C'est une question débattue, sur laquelle une zone d'incertitude demeure. En pratique, beaucoup considèrent que l'employeur conserve une marge de choix et peut, plutôt que de recourir à la présomption de démission, décider de ne rien faire, ou d'engager une procédure disciplinaire pouvant aller jusqu'au licenciement pour faute grave. La jurisprudence sur l'articulation entre ces options continue de se préciser, et tous les points ne sont pas définitivement tranchés.
Une précision importante concerne par ailleurs les salariés protégés (représentants du personnel, délégués syndicaux, etc.) : des décisions récentes ont jugé que la rupture par présomption de démission supposait, pour ces salariés, l'autorisation préalable de l'inspection du travail, à défaut de quoi elle pouvait être annulée. Cette question reste suivie de près par les juridictions.

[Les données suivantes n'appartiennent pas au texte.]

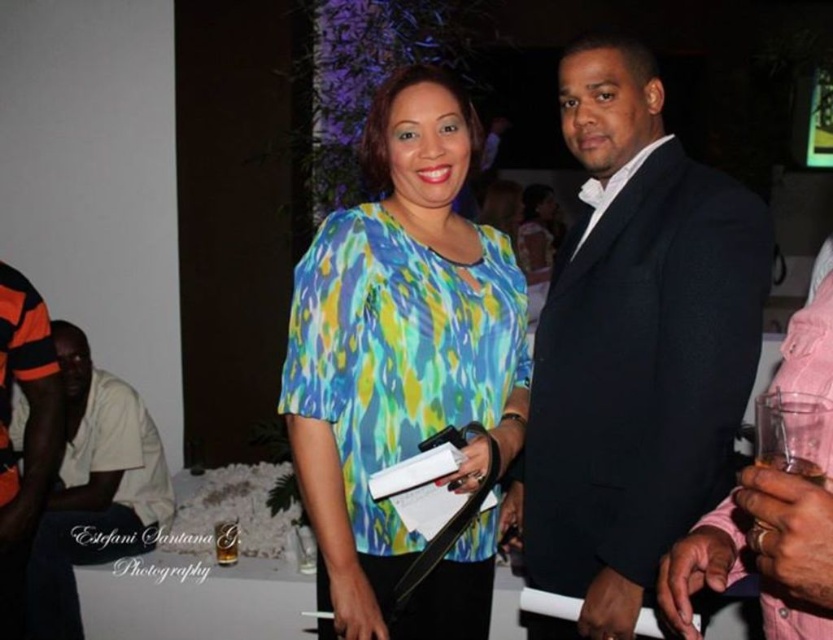
You are attending an indoor event and notice a black wool suit at center. Where exactly is it positioned in the image?

The black wool suit at center is located at point 0.545 on the x axis and 0.761 on the y axis.

Based on the photo, you are an event planner standing at the entrance of the venue and need to locate the black wool suit at center. According to the coordinates provided, where should you look to find it?

The black wool suit at center is located at coordinates point (632, 348), so you should look towards the center of the image to find it.

You are at a party and see two people wearing distinctive clothing. The first is wearing a printed fabric blouse at center, and the second is wearing an orange and black striped shirt at left. From your perspective, which person is positioned more to the right?

The printed fabric blouse at center is positioned more to the right compared to the orange and black striped shirt at left, so the person wearing the printed fabric blouse at center is more to the right.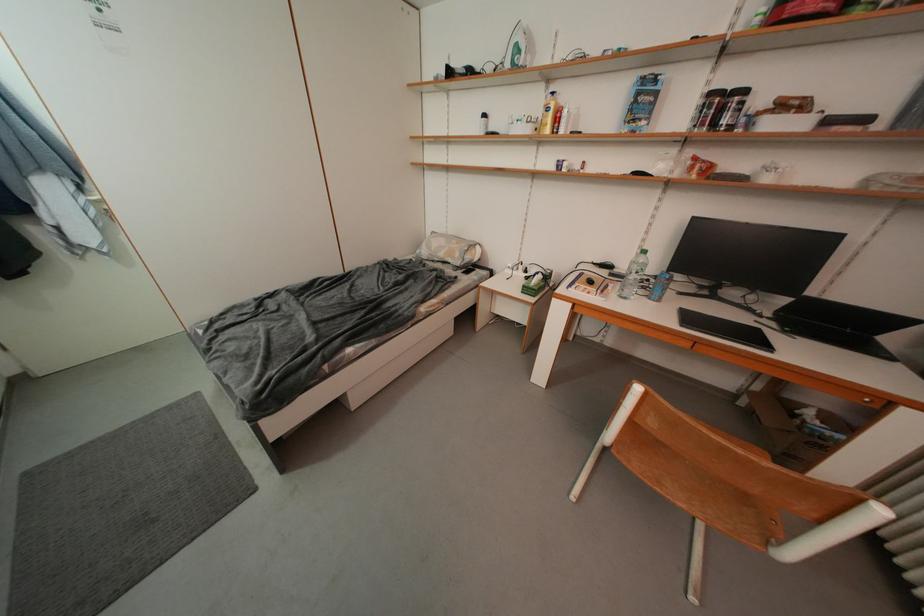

Le dispositif de présomption de démission concerne le contrat à durée indéterminée (CDI). Pour un CDD, le régime est différent : l'abandon de poste peut constituer une rupture anticipée du contrat. L'employeur peut alors engager une procédure pour faute grave, qui peut entraîner la rupture du CDD avant son terme. Les conséquences sur les sommes dues (notamment l'indemnité de fin de contrat) et sur d'éventuels droits dépendent étroitement des circonstances, d'où l'intérêt de se faire conseiller.
Depuis la loi du 21 décembre 2022 et son décret d'application du 17 avril 2023, l'abandon de poste volontaire en CDI peut être assimilé à une démission. L'employeur doit adresser une mise en demeure, laissant au salarié un délai d'au moins quinze jours pour reprendre son poste ou justifier son absence, et l'informant des conséquences. Faute de reprise ou de motif légitime, le salarié est présumé démissionnaire, ce qui le prive en principe des allocations chômage et des indemnités de rupture. Cette présomption peut toutefois être contestée devant le conseil de prud'hommes, qui statue dans un délai d'un mois.
Chaque situation étant particulière, et les conséquences financières importantes, il reste vivement conseillé de consulter un avocat ou les services compétents avant d'agir, que l'on soit salarié ou employeur. Cet article a une vocation purement informative et ne remplace pas un conseil juridique personnalisé.